48 Nearest Neighbors, $\sigma = 0.20 Å$ Gaussian noise during training:

wget https://files.ipd.uw.edu/pub/ligandmpnn/solublempnn_v_48_020.pt
Additional SolubleMPNN Weights

48 Nearest Neighbors, $\sigma = 0.02 Å$ Gaussian noise during training:

wget https://files.ipd.uw.edu/pub/ligandmpnn/solublempnn_v_48_002.pt

48 Nearest Neighbors, $\sigma = 0.10 Å$ Gaussian noise during training:

wget https://files.ipd.uw.edu/pub/ligandmpnn/solublempnn_v_48_010.pt

48 Nearest Neighbors, $\sigma = 0.30 Å$ Gaussian noise during training:

wget https://files.ipd.uw.edu/pub/ligandmpnn/solublempnn_v_48_030.pt

Inference

Warning

Known Bug: There is currently an issue with loading MPNN user annotation (temperature, designed residues, etc.) from CIF/atom array annotations. Command line passing of these options works as expected, as does input_dict specificiation with MPNNInferenceEngine.

Important

API Instability: We are currently finalizing some cleanup work on the inference API. Please expect the API (including input formats and outputs) to stabilize in the upcoming weeks. Thank you for your patience!

Important

When using weights from the original ProteinMPNN/LigandMPNN/SolubleMPNN repositories, please ensure to set is_legacy_weights to True when running inference.

A. Command Line Inference

Detailed documentation coming soon!

B. JSON-based Inference

Detailed documentation coming soon!

C. Programmatic (Scripted) Inference

Detailed documentation coming soon!

Important

Currently, 'mpnn_bias' and 'mpnn_pair_bias' annotations cannot be saved to CIF files due to shape limitations.
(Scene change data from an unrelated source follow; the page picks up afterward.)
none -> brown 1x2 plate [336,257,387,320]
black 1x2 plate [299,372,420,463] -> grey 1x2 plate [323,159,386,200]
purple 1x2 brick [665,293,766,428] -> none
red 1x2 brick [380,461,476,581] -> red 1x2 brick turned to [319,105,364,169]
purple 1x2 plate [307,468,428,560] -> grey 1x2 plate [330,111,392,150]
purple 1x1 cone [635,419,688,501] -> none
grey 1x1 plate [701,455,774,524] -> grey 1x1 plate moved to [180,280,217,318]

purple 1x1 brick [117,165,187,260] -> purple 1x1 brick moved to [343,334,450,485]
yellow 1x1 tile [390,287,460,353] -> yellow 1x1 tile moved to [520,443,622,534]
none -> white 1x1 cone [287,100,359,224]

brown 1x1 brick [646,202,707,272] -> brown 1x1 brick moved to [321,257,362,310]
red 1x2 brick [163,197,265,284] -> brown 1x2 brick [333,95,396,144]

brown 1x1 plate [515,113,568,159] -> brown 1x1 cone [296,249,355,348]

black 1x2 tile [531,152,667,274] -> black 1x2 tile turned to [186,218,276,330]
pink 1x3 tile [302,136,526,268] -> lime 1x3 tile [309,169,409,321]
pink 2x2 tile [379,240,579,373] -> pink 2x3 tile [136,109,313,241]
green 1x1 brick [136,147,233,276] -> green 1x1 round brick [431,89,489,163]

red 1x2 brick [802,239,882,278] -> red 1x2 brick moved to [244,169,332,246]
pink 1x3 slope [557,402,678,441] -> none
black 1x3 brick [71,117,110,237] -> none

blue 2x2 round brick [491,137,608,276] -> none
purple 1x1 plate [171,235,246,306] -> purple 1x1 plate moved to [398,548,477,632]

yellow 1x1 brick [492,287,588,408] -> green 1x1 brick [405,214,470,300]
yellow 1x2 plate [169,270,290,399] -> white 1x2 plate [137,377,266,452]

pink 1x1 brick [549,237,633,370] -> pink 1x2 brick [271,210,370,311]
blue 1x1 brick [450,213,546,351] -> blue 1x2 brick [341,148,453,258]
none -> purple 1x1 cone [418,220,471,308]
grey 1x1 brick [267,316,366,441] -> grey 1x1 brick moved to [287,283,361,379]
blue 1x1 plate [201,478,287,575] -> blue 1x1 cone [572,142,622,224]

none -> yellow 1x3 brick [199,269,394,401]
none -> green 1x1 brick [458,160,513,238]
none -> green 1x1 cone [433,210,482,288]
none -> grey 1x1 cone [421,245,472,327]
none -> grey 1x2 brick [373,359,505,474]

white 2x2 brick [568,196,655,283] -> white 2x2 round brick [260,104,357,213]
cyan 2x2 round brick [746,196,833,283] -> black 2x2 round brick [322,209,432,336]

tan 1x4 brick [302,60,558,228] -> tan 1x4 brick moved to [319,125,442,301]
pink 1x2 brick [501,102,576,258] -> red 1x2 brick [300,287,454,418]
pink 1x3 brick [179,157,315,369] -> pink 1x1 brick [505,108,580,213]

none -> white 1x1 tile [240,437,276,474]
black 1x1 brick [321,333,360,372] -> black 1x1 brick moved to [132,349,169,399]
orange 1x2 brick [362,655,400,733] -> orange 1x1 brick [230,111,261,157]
As a result, these annotations must be recreated (either directly with annotation on the atom array or via the input config dictionary) when reloading designed structures from CIF files.

Training

Instructions for training ProteinMPNN/LigandMPNN/SolubleMPNN models will be updated here shortly.

Important

Training Code and New Weights: We are working to release the dataframes used for retrianing the ProteinMPNN, LigandMPNN, and SolubleMPNN re-implementations. Also, we are finalizing the retraining runs and will release weights retrained within this repository shortly.